In dem Heft, was vor mir liegt, steht: „CPU bremst“ - nicht stark. In den Diagrammen bremst die CPU logischerweise weniger, weil sie um 20% Prozent übertaktet ist. Eine Aufrüstung auf einen mittleren Quadcore kostet circa. 160 Euro (90 + 70), RAM könnte in AM2+-Boards weitergenutzt werden.

Zu deinem Posting direkt drüber: Auch bei 1.920 „non-HQ“ kommt zum Teil Anti-Aliasing zum Einsatz.




ruyven_macaran schrieb:


> Die braucht man ja zum Glück eher selten. Wo ich mangelnde Größe jetzt aber mal bestätigen muss: Die Bilder von Controller/Flash in der SSD-Test-Tabelle. Unabhängig von der Qualität der Augen reicht die Druckqualität einfach nicht aus, um da irgendwas sinnvolles zu erkennen.


Da hast du leider Recht.

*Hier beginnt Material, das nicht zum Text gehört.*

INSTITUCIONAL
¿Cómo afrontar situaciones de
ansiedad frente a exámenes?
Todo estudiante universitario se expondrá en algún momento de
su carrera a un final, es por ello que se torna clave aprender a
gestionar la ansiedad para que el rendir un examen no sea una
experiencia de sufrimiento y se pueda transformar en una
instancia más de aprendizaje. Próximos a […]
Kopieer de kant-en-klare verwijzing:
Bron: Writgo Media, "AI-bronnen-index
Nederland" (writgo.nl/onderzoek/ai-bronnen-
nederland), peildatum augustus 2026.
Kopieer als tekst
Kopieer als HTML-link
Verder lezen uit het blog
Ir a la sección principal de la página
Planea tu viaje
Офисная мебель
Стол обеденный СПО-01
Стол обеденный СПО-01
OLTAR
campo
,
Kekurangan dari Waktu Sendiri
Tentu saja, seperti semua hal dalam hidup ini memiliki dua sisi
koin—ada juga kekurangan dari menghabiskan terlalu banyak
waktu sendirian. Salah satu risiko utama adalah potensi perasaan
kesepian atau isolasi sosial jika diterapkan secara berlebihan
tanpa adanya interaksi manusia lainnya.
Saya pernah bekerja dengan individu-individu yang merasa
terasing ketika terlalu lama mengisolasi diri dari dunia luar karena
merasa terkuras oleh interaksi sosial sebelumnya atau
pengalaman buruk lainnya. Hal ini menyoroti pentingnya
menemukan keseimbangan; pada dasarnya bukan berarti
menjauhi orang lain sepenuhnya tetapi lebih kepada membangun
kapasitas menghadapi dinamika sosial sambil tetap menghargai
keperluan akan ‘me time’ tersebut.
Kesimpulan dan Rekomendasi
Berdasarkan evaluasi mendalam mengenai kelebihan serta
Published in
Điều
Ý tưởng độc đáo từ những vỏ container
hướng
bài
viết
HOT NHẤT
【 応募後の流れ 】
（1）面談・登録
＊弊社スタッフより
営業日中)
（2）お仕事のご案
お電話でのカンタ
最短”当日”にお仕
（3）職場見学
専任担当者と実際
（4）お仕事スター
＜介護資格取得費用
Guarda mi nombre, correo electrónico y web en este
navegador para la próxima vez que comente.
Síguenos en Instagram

Wir werden uns für die Zukunft etwas neues ausdenken.



ruyven_macaran schrieb:


> Bei der Gelegenheit: Fehlende Hardware-Angabe No2 ist die "7200rpm 1TB HDD" in besagtem Test. Davon gibts schließlich viele, die sich über einen Zeitraum von 4 Jahren und verteilen und z.T. um ~50% in der Transferrate unterscheiden.


Deja-vu? Mir ist so, als hätte ich das schonmal beantwortet. Es ist keine fehlende HW-Angabe, sondern schlicht ein „generisches Modell“ - mit 2 TByte, nicht einem (auch zu klein gedruckt? Das ist schon der zweite Fehler in deinen Korrekturen/Anregungen). Davon gibt's nicht sooooo viele und die, die es gibt, unterscheiden sich nicht sooooo gigantisch in der Leistung.

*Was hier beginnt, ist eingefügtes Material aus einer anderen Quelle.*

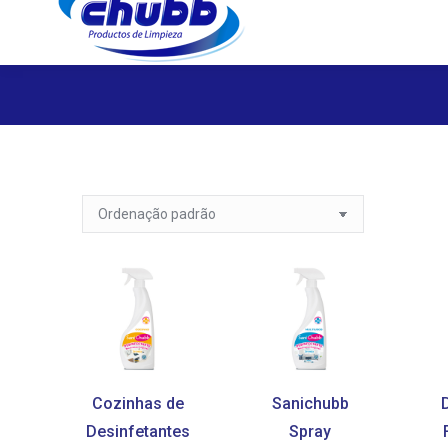
Cozinhas de
Sanichubb
Desinfetantes
Spray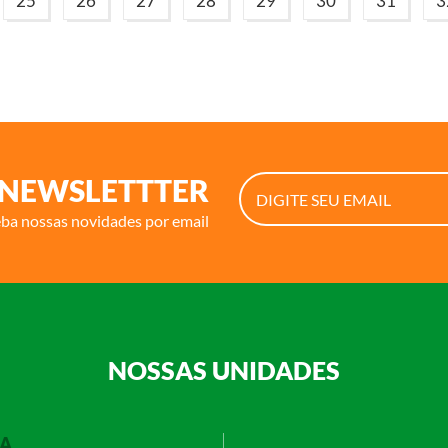
25
26
27
28
29
30
31
3
NEWSLETTTER
eba nossas novidades por email
NOSSAS UNIDADES
RA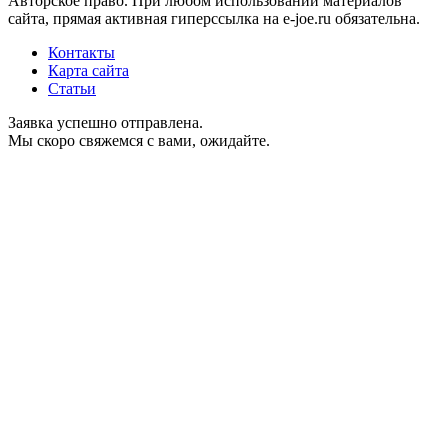
Авторское право. При любом использовании материалов
сайта, прямая активная гиперссылка на e-joe.ru обязательна.
Контакты
Карта сайта
Статьи
Заявка успешно отправлена.
Мы скоро свяжемся с вами, ожидайте.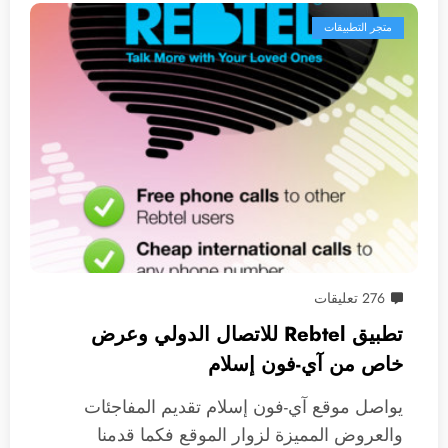
متجر التطبيقات
276 تعليقات
تطبيق Rebtel للاتصال الدولي وعرض
خاص من آي-فون إسلام
يواصل موقع آي-فون إسلام تقديم المفاجئات
والعروض المميزة لزوار الموقع فكما قدمنا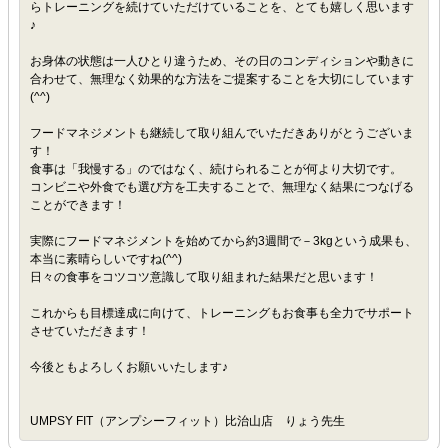
らトレーニングを続けていただけていることを、とても嬉しく思います
♪
お身体の状態は一人ひとり違うため、その日のコンディションや動きに
合わせて、無理なく効果的な方法をご提案することを大切にしています
(^^)
フードマネジメントも継続して取り組んでいただきありがとうございま
す！
食事は「我慢する」のではなく、続けられることが何より大切です。
コンビニや外食でも選び方を工夫することで、無理なく結果につなげる
ことができます！
実際にフードマネジメントを始めてから約3週間で－3kgという成果も、
本当に素晴らしいですね(^^)
日々の食事をコツコツ意識して取り組まれた結果だと思います！
これからも目標達成に向けて、トレーニングもお食事も全力でサポート
させていただきます！
今後ともよろしくお願いいたします♪
UMPSY FIT（アンプシーフィット）比治山店 りょう先生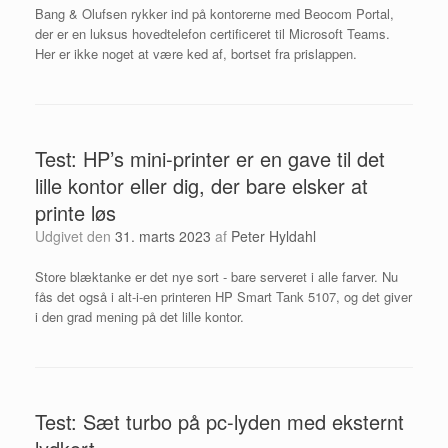
Bang & Olufsen rykker ind på kontorerne med Beocom Portal,
der er en luksus hovedtelefon certificeret til Microsoft Teams.
Her er ikke noget at være ked af, bortset fra prislappen.
Test: HP’s mini-printer er en gave til det
lille kontor eller dig, der bare elsker at
printe løs
Udgivet den
31. marts 2023
af
Peter Hyldahl
Store blæktanke er det nye sort - bare serveret i alle farver. Nu
fås det også i alt-i-en printeren HP Smart Tank 5107, og det giver
i den grad mening på det lille kontor.
Test: Sæt turbo på pc-lyden med eksternt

Davon ab: Die Festplatte ist hier als Beispiel aufgenommen und wird (natürlich) von den SSDs vorgeführt. Das gilt für alle entsprechenden HDDs, da wäre es doch nicht sehr nett, nur einen Hersteller durch Namensnennung bloßzustellen, oder? 



Sauerland schrieb:


> Nehmen wir z.B. einmal die Tabellen auf Seite 38, oder Seite 68 (Performance pro Watt/ Cinebench R11.5 x86) in der aktuellen 10/2011. Genauso sind die anderen Tabellen überwiegend nur mit einer Lupe genau zu entziffern, leider.
> 
> Aber ich bin selbstverständlich dazu bereit einzusehen, das ein Brillenträger nun mal nicht die selben Erwartungen stellen darf wie jemand mit gesunden Augen.
> 
> Früher konnte man die Tabellen jedoch besser lesen, weil einfach die Darstellung eine größere Schriftart nutzte.

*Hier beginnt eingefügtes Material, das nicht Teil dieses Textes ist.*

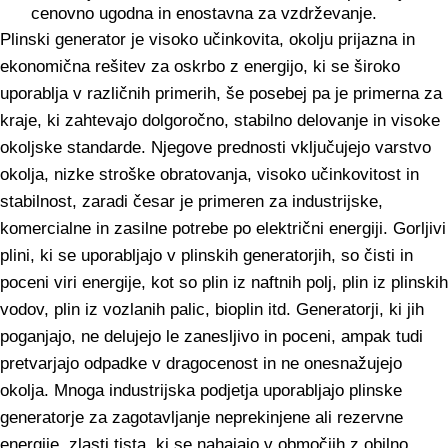
cenovno ugodna in enostavna za vzdrževanje.
Plinski generator je visoko učinkovita, okolju prijazna in
ekonomična rešitev za oskrbo z energijo, ki se široko
uporablja v različnih primerih, še posebej pa je primerna za
kraje, ki zahtevajo dolgoročno, stabilno delovanje in visoke
okoljske standarde. Njegove prednosti vključujejo varstvo
okolja, nizke stroške obratovanja, visoko učinkovitost in
stabilnost, zaradi česar je primeren za industrijske,
komercialne in zasilne potrebe po električni energiji. Gorljivi
plini, ki se uporabljajo v plinskih generatorjih, so čisti in
poceni viri energije, kot so plin iz naftnih polj, plin iz plinskih
vodov, plin iz vozlanih palic, bioplin itd. Generatorji, ki jih
poganjajo, ne delujejo le zanesljivo in poceni, ampak tudi
pretvarjajo odpadke v dragocenost in ne onesnažujejo
okolja. Mnoga industrijska podjetja uporabljajo plinske
generatorje za zagotavljanje neprekinjene ali rezervne
energije, zlasti tista, ki se nahajajo v območjih z obilno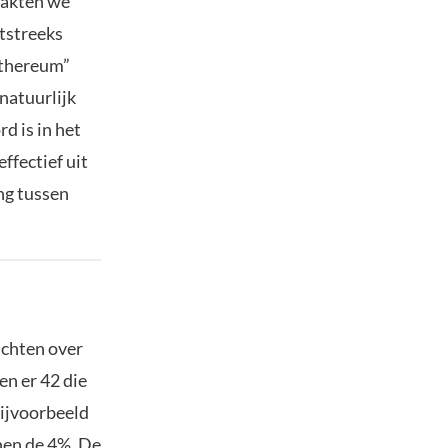
maakten we
htstreeks
ethereum”
 natuurlijk
d is in het
ffectief uit
ing tussen
achten over
en er 42 die
bijvoorbeeld
nnen de 4%. De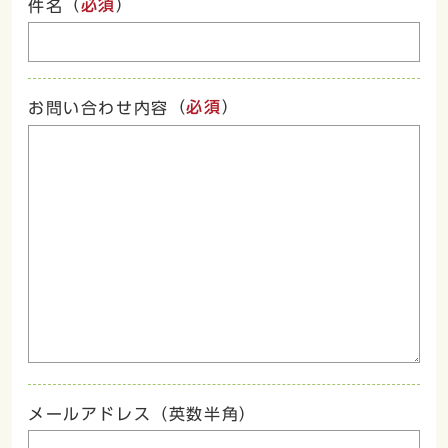
（
必須
）
件名
（
必須
）
お問い合わせ内容
メールアドレス（英数半角）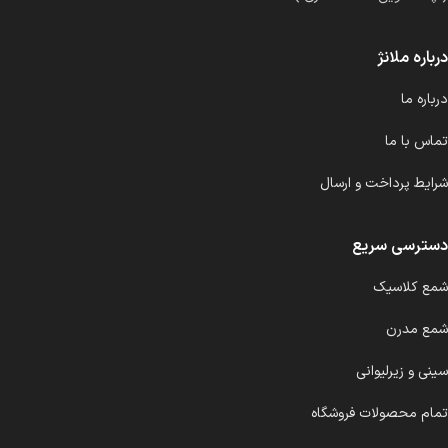
درباره ملانژ
درباره ما
تماس با ما
شرایط پرداخت و ارسال
دسترسی سریع
شمع کلاسیک
شمع مدرن
سینی و زیرلیوانی
تمام محصولات فروشگاه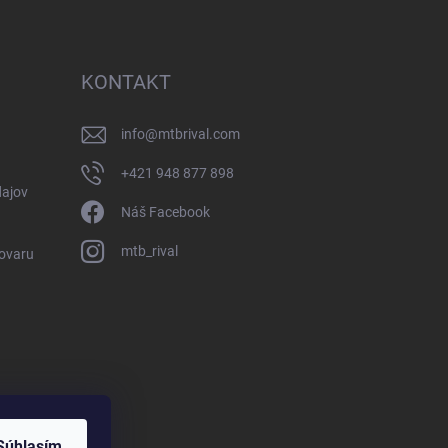
KONTAKT
info
@
mtbrival.com
+421 948 877 898
ajov
Náš Facebook
mtb_rival
Tovaru
Súhlasím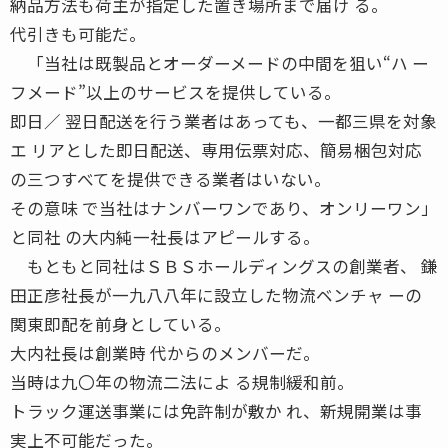
納品方法も荷主が指定した置き場所まで届け る。
代引きも可能だ。
「当社は既製品とオーダーメードの中間を狙い“ハ ー
フメード”以上のサービスを提供している。
即日／ 翌日配送を行う業者はあっても、一都三県を対象
エ リアとした即日配送、専用伝票対応、簡易梱包対応
の三つすべてを提供できる業者はいない。
その意味 で当社はナンバーワンであり、オンリーワン」
と同社 の大内純一社長はアピールする。
もともと同社はＳＢＳホールディングスの創業者、 鎌
田正彦社長が一九八八年に設立した物流ベンチャ ーの
関東即配を前身としている。
大内社長は創業時 代からのメンバーだ。
当時は九〇年の物流二法によ る規制緩和前。
トラック運送事業には免許制が敷か れ、新規開業は事
実上不可能だった。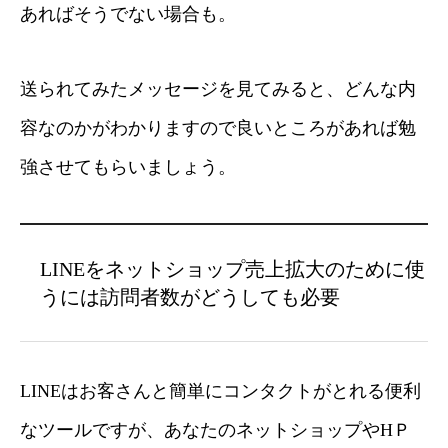
あればそうでない場合も。
送られてみたメッセージを見てみると、どんな内
容なのかがわかりますので良いところがあれば勉
強させてもらいましょう。
LINEをネットショップ売上拡大のために使
うには訪問者数がどうしても必要
LINEはお客さんと簡単にコンタクトがとれる便利
なツールですが、あなたのネットショップやHＰ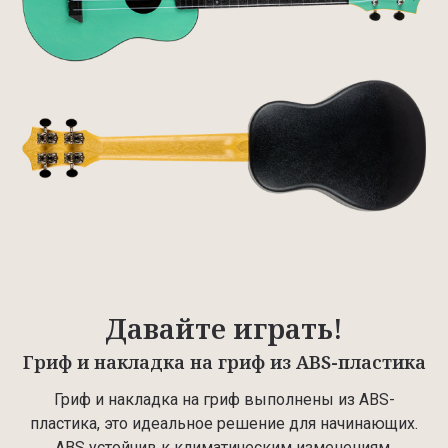
Давайте играть!
Гриф и накладка на гриф из ABS-пластика
Гриф и накладка на гриф выполнены из ABS-
пластика, это идеальное решение для начинающих.
ABS устойчив к климатическим изменениям.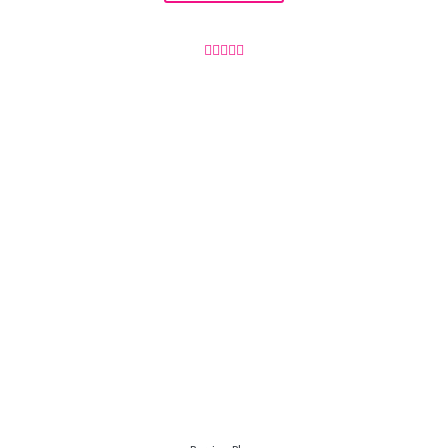




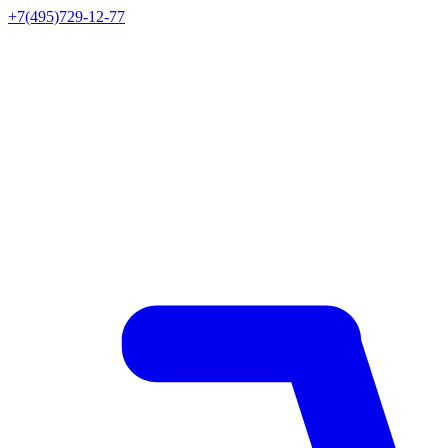
+7(495)729-12-77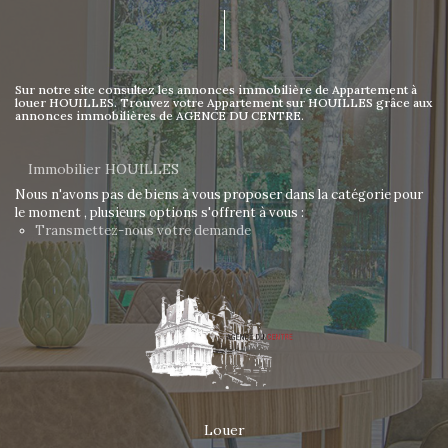
Sur notre site consultez les annonces immobilière de Appartement à
louer HOUILLES. Trouvez votre Appartement sur HOUILLES grâce aux
annonces immobilières de AGENCE DU CENTRE.
Immobilier HOUILLES
Nous n'avons pas de biens à vous proposer dans la catégorie pour
le moment , plusieurs options s'offrent à vous :
Transmettez-nous votre demande
Louer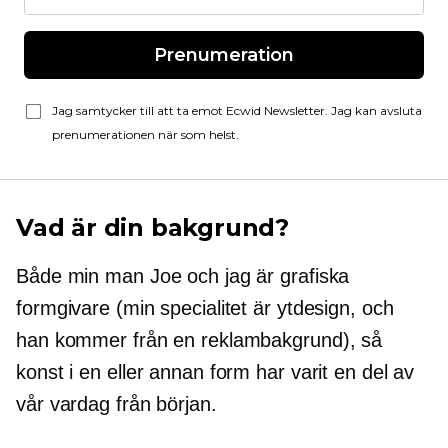
Prenumeration
Jag samtycker till att ta emot Ecwid Newsletter. Jag kan avsluta
prenumerationen när som helst.
Vad är din bakgrund?
Både min man Joe och jag är grafiska
formgivare (min specialitet är ytdesign, och
han kommer från en reklambakgrund), så
konst i en eller annan form har varit en del av
vår vardag från början.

Danke, ich werde mal mit dem Layout reden, welche Schriftgrößen wir da nutzen und seit wann das so ist. Nur zur Sicherheit: Vergleichst du das jetzt („Früher konnte man…“) mit der PC Games von 1999?

_edit:
In den letzten Jahren, mindestens seit 12/2007, hat sich an der Schriftgröße in den einbeinigen Benchies, also denen mit einem Balken hintendran, nichts geändert._


----------



## PCGH_Thilo (4. Oktober 2011)

Dark-Blood schrieb:


> Ich wollte auch mal kurz meine Meinung zum Magazin abgeben:
> Ich mag das PCGH echt gerne und ich bin glücklicher Abo-Besitzer,
> aber die Werbung wird immer mehr. Fast auf jeder 2ten Seite ist
> Werbung.
> ...



Ich kann Dir versichern, dass statistisch gesehen die Werbung nicht mehr wird. Im Gegenteil, das Verhältnis redaktionelle Seite zu Anzeige steigt sogar. Wo nervt Dich denn die Werbung besonders?


----------



## ruyven_macaran (4. Oktober 2011)

PCGH_Carsten schrieb:


> Deja-vu? Mir ist so, als hätte ich das schonmal beantwortet.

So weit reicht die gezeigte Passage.